**About me**
**I** am a Professor of Physics at the

Old Dominion University (ODU)
and a Senior Staff Member of the Theory Division at

Thomas Jefferson Lab National Accelerator Facility (JLab).
I received my Ph.D. in Physics from Petersburg Nuclear Physics Institute (St. Petersburg, Russia) in 1984.
After that I worked at PNPI, Penn State University, MIT, and from 1996 I am at ODU/JLab.

**M**y main sphere of interest is
Quantum Chromodynamics (QCD). I have around 60 papers published in
leading Physics Journals with the total number of citations about 5000.
My two favorite results are the BFKL pomeron in QCD and the
BK equation for the evolution of color dipoles.

**Professional Interests**
**T**here are two reasons why the Theory of High-Energy Scattering in Quantum Chromodynamics (QCD)
is still interesting thirty years after its creation. First, the information about the fundamental
structure of matter comes from experiments performed at high-energy accelerators such as the
new Large Hadron Collider (LHC). To search for a

*New Physics* at LHC one needs to separate
the signal (creation of a new particle) from the background (emission of several hundred of `old'
particles) which sould be described by QCD with sufficient accuracy. Second, there are accelerators
that probe the structure of QCD matter both in normal circumstances (Jefferson Lab)
and under extreme conditions which may have existed at the Beginning of the Universe
(studies of quark-gluon plasma at RHIC accelerator at Brookhaven National Laboratory).

**M**y main interest at the moment is the study of the high-energy behavior in high-density QCD.
The most studied case is the Deep Inelastic Scattering (DIS) at small values of Bjorken variable

*x*.
The small-x behavior of DIS structure functions is described by the evolution of color dipoles.
In the leading order it is given by the Balitsky-Kovchegov (BK) equation which is now a starting
point of discussion of the small-x evolution in the saturation regime.
The BK equation is an asymptotic one, and in order to find whether it is relevant at present
energies one needs to know the next-to-leading order (NLO) corrections.
This was the long-standing problem in the Saturation Physics, and after a year of calculations my
student G. Chirlilli and I we were able to solve it.
Careful analysis of the NLO corrections is very important from both theoretical and experimental
points of view since it determines whether the description of DIS in terms of color dipoles may
be useful for the future Electron-Ion Collider.

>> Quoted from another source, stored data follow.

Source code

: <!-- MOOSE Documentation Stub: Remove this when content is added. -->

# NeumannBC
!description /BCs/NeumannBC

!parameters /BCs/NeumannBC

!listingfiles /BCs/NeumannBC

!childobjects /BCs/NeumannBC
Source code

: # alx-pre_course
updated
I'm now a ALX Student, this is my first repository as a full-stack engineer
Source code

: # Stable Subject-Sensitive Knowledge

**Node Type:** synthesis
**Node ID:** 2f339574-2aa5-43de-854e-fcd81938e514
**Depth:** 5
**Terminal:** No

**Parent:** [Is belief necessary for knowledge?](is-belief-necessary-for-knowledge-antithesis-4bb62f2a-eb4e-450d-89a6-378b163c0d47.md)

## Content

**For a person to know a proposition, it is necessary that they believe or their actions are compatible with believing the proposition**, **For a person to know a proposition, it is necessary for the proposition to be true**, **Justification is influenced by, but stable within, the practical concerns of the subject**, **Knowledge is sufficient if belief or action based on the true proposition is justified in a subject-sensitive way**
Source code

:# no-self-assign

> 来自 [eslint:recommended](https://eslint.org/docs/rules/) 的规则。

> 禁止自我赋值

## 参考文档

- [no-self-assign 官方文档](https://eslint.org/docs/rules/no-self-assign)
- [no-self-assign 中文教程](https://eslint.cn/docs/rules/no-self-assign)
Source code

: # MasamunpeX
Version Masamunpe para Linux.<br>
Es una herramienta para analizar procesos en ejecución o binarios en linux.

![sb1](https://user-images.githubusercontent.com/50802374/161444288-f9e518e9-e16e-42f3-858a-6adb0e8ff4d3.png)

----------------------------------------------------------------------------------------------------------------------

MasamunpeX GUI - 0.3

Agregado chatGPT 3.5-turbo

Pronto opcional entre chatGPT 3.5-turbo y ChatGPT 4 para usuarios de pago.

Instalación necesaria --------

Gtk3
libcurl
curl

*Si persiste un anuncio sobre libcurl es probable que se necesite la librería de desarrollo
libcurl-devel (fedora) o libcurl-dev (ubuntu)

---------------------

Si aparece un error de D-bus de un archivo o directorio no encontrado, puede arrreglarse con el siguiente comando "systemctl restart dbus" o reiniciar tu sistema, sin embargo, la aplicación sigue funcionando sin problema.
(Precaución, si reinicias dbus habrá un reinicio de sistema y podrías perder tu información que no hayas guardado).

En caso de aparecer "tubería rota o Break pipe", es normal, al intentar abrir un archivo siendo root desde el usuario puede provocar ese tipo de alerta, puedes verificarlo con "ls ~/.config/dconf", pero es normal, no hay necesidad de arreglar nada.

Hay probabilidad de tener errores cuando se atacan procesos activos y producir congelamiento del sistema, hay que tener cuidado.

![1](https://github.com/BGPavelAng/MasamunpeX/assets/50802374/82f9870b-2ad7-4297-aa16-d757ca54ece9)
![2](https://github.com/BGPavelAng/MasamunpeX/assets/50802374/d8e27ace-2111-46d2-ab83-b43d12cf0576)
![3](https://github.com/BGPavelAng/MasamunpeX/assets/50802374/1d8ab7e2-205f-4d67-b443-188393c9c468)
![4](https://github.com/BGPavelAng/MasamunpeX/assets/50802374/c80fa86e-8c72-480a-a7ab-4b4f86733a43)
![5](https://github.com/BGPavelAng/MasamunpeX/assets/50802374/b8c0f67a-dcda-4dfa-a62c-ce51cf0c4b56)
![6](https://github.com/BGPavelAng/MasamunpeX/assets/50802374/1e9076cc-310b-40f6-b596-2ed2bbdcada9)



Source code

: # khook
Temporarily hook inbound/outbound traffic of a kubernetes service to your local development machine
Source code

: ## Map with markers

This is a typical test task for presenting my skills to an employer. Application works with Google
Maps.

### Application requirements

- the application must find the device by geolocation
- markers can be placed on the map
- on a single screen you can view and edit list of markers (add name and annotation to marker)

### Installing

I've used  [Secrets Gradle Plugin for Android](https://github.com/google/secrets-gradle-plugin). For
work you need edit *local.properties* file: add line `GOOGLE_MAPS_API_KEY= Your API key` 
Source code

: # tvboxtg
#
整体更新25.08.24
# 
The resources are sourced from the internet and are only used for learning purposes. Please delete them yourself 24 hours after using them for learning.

**A**nother process which is somewhat less understood theoretically is the heavy-ion scattering
studied at RHIC and LHC. Unlike the DIS which can be interpreted (in the lab-frame)
as a creation of dipoles by virtual photon with subsequent scattering of
these dipoles from the nucleus, the scattering of two heavy nuclei should
involve the evolution going both ways to any of the nuclei. It appears that
the only hope for the analytical calculation in QCD is to construct a 2+1 effective
action (with time = rapidity) which incorporates the two
evolutions. Such an effective action would include both creation and annihilation
of the dipoles and hence admit the pomeron loops which
are arguably the source of the unitarization of high-energy amplitudes.
If obtained, such high-energy effective action would describe the scattering of heavy ions in QCD
which up to now has been investigated only by numerical simulations.
In my recent papers I suggested
a new approach to the high-energy effective action based on the rapidity factorization.
Within this framework, the effective action is determined by the amplitude of scattering of
shock waves in QCD and in next few years I intend to pursue studies in this direction.